LEONOR FARRALES, assisted by her husband, EMILIO FARRALES vs. THE CITY MAYOR OF BAGUIO, THE CHIEF OF POLICE, THE MARKET SUPERINTENDENT AND THE CITY TREASURER
G.R. No. L-24245. 11 April 1972.
Appeal from the decision of the CFI Baguio
Makalintal, J.:
FACTS:
 Plaintiff was the holder of a municipal license to sell liquor and sari-sari goods. When the temporary building where she had her stall was demolished in order that the city might construct a permanent building, Plaintiff was ordered to move her goods to another temporary place until the permanent building was completed. Instead, Plaintiff built a temporary shack at one end of the Rice Section, Baguio City Market without seeking prior permit from any city official. When the police threatened to demolish the shack, Plaintiff sought an injunction before the CFI which asked her that she present proper permit. Upon failure of petitioner to comply with the order, the CFI denied the petition for injunction, and the police then demolished the shack.

ISSUES: (1) WON the shack or temporary stall was a nuisance; (2) WON the police officers are liable for damages in extrajudicially abating the nuisance.

RULING: Judgment Affirmed.
(1) The SC held that the shack was a nuisance. In the first place she had no permit to put up the temporary stall in question in the precise place where she did so. In the second place, its location on the cement passageway at the end of the Rice Section building was such that it constituted an obstruction to the free movement of people.

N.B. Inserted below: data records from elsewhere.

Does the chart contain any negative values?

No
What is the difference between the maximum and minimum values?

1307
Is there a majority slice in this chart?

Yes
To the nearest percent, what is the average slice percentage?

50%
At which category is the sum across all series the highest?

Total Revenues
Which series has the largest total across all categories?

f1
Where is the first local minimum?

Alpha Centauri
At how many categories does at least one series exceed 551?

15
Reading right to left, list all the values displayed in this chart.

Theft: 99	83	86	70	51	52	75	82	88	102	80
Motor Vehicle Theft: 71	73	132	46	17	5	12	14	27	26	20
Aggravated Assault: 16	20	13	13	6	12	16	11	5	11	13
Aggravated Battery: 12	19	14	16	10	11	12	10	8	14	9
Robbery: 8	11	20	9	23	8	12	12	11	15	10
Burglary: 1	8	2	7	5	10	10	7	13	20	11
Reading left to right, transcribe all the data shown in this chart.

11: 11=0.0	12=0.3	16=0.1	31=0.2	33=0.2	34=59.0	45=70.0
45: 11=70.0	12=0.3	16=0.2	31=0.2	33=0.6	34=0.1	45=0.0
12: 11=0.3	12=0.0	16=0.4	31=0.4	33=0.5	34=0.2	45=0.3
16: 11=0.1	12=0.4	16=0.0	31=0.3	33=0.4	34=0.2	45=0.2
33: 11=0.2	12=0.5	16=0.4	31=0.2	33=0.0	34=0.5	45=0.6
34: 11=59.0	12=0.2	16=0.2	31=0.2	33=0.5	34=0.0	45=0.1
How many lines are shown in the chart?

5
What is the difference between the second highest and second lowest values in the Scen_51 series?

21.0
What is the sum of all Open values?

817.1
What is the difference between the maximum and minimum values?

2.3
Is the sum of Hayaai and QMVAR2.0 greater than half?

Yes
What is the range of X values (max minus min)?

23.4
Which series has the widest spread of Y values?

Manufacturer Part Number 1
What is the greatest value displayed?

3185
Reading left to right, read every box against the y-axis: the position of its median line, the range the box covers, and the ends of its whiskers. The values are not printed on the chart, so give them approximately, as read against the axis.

(2) According to Article 707 of the CC, a public official extrajudicially abating a nuisance shall be liable for damages in only two cases: (a) if he causes unnecessary injury; or (b) if an alleged nuisance is later declared by the courts to be not a real nuisance.
In the case at bar, no unnecessary injury was caused to the appellant, and not only was there no judicial declaration that the alleged nuisance was not really so but the trial court found that it was in fact a nuisance. Indeed it may be said that the abatement thereof was not summary, but through a judicial proceeding. The denial of petitioner’s petition for injunction was in effect an authority for the police to carry out the act which was sought to be enjoined.